While he was farming he sometimes worked at the gypsum mill to supplement the family income. He also substituted as a rural mail carrier. He was elected to the Board of Selectmen and later served as Chair. When he tired of calculating carloads of ingredients for chicken mash, he went to school and became a tax assessor/building inspector for the town of Gray where he worked until the age of 70. As we know, taxes can be touchy. People would come in hot about their assessments. Dad would say, "Come into my office. I'll show you how I got those figures." People knew he was fair and they knew he would never get riled. He was beloved at the town offices.

My brother, meanwhile, planted and tended a large garden with Dad’s help and lots of canning and freezing from Mom.

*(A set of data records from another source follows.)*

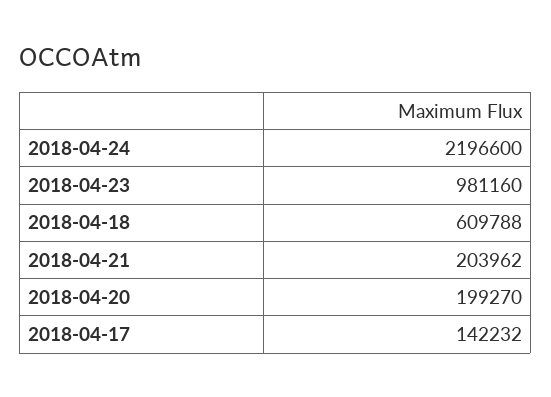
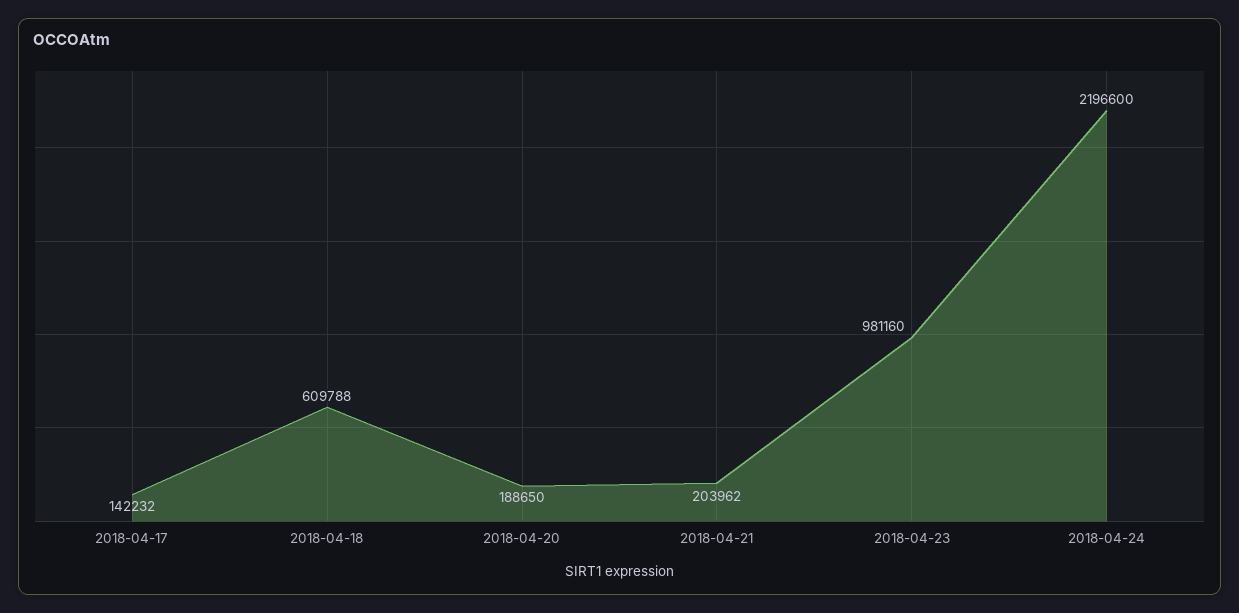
  {
    "2018-04-24": 2196600,
    "2018-04-23": 981160,
    "2018-04-18": 609788,
    "2018-04-21": 203962,
-   "2018-04-20": 199270,
+   "2018-04-20": 188650,
    "2018-04-17": 142232
  }

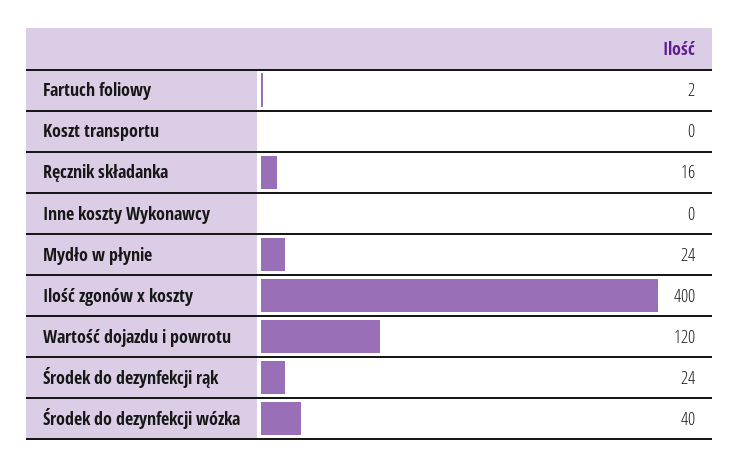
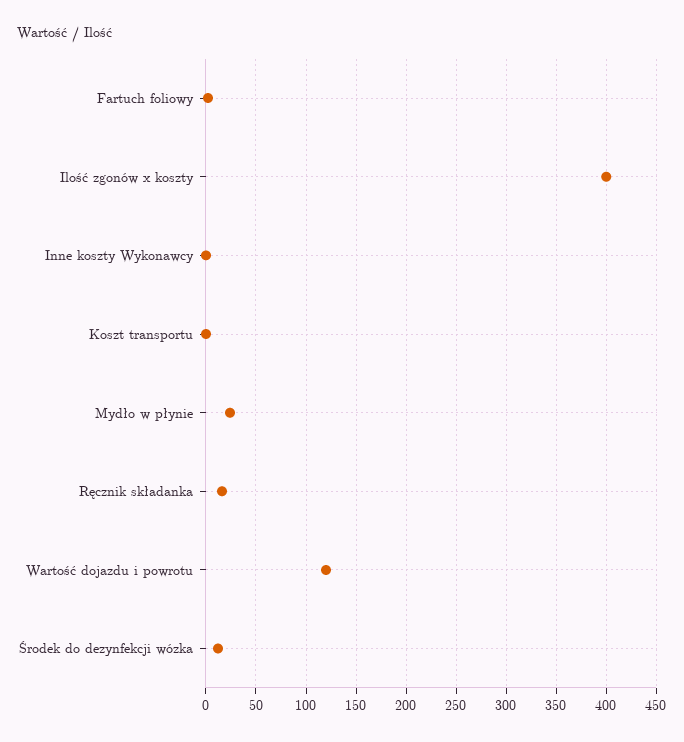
  {
    "Fartuch foliowy": 2,
    "Koszt transportu": 0,
    "Ręcznik składanka": 16,
    "Inne koszty Wykonawcy": 0,
    "Mydło w płynie": 24,
    "Ilość zgonów x koszty": 400,
    "Wartość dojazdu i powrotu": 120,
-   "Środek do dezynfekcji rąk": 24,
-   "Środek do dezynfekcji wózka": 40
+   "Środek do dezynfekcji wózka": 10
  }

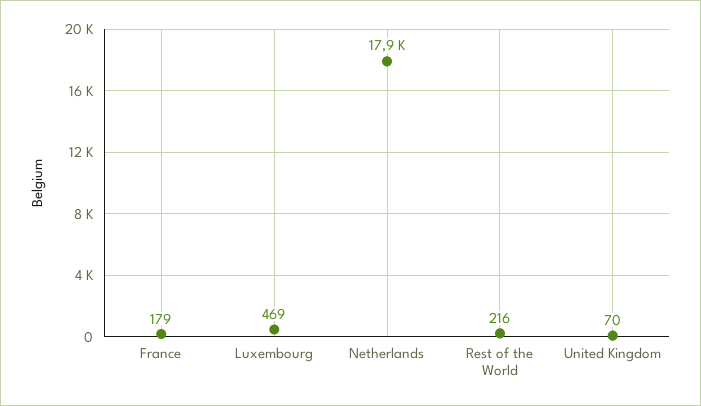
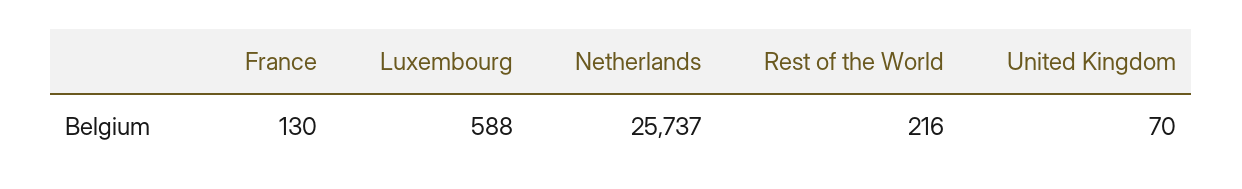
  {
-   "France": 179,
+   "France": 130,
-   "Luxembourg": 469,
+   "Luxembourg": 588,
-   "Netherlands": 17900,
+   "Netherlands": 25737,
    "Rest of the World": 216,
    "United Kingdom": 70
  }

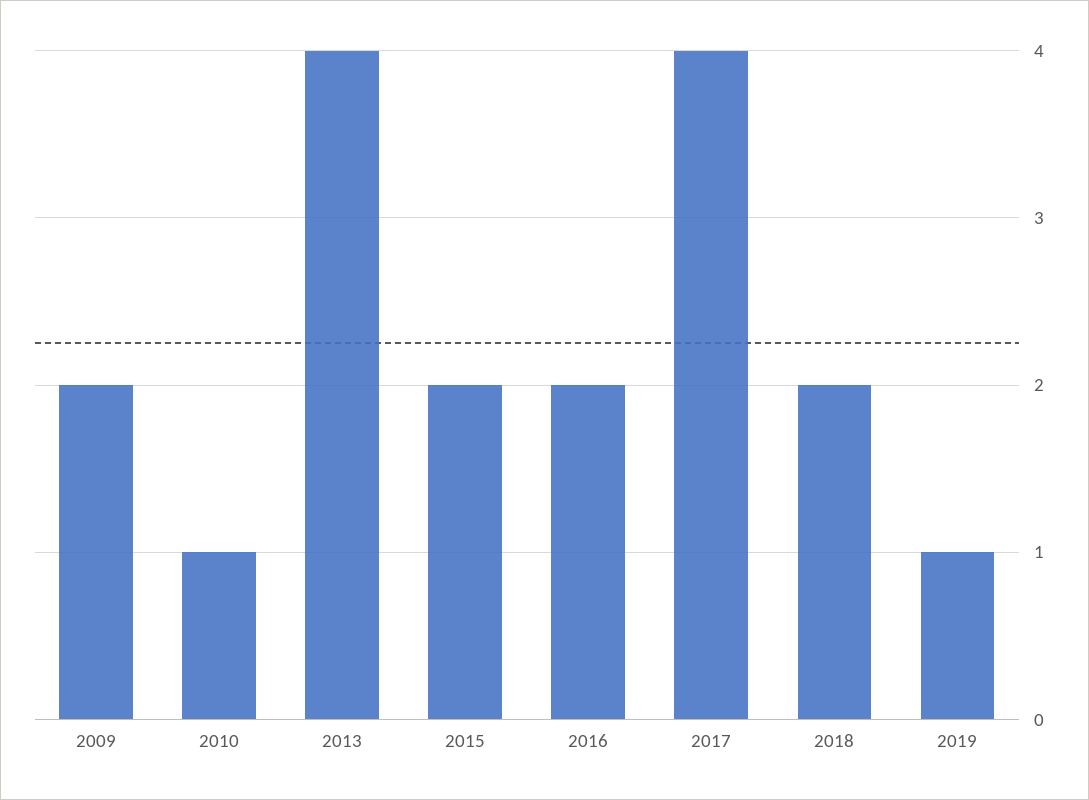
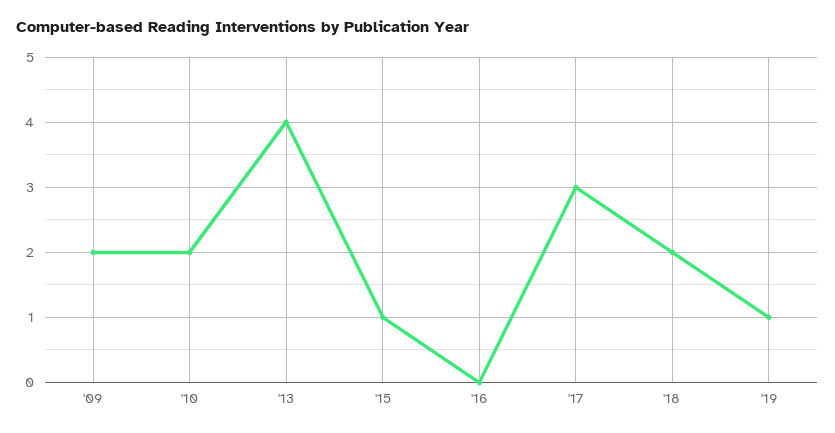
  {
    "2009": 2,
-   "2010": 1,
+   "2010": 2,
    "2013": 4,
-   "2015": 2,
+   "2015": 1,
-   "2016": 2,
+   "2016": 0,
-   "2017": 4,
+   "2017": 3,
    "2018": 2,
    "2019": 1
  }

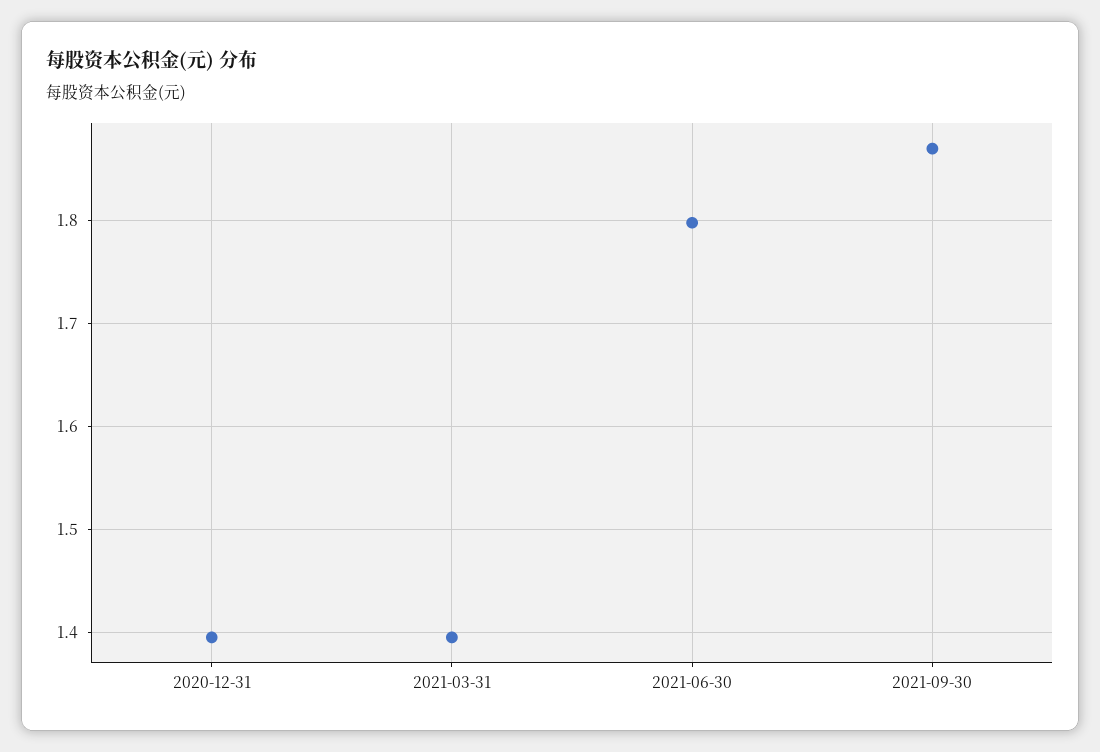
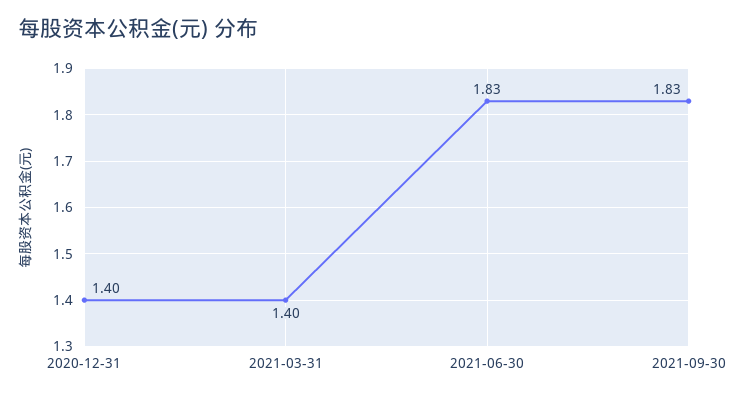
  {
    "2020-12-31": 1.4,
    "2021-03-31": 1.4,
-   "2021-06-30": 1.8,
+   "2021-06-30": 1.83,
-   "2021-09-30": 1.87
+   "2021-09-30": 1.83
  }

When Dad retired he devoted himself to tending his pine trees and raising vegetables and berries. I think a lot of the longevity of my parents can be explained by the homegrown vegetables they ate summer and winter all their lives. I have to work very hard finding "real food" and I pay a lot to eat as well as they eat. Further, it's really true that behind this successful man is a strong and loving wife. Dad has always said that my mother's companionship meant a lot to him. Please celebrate with me this amazing life.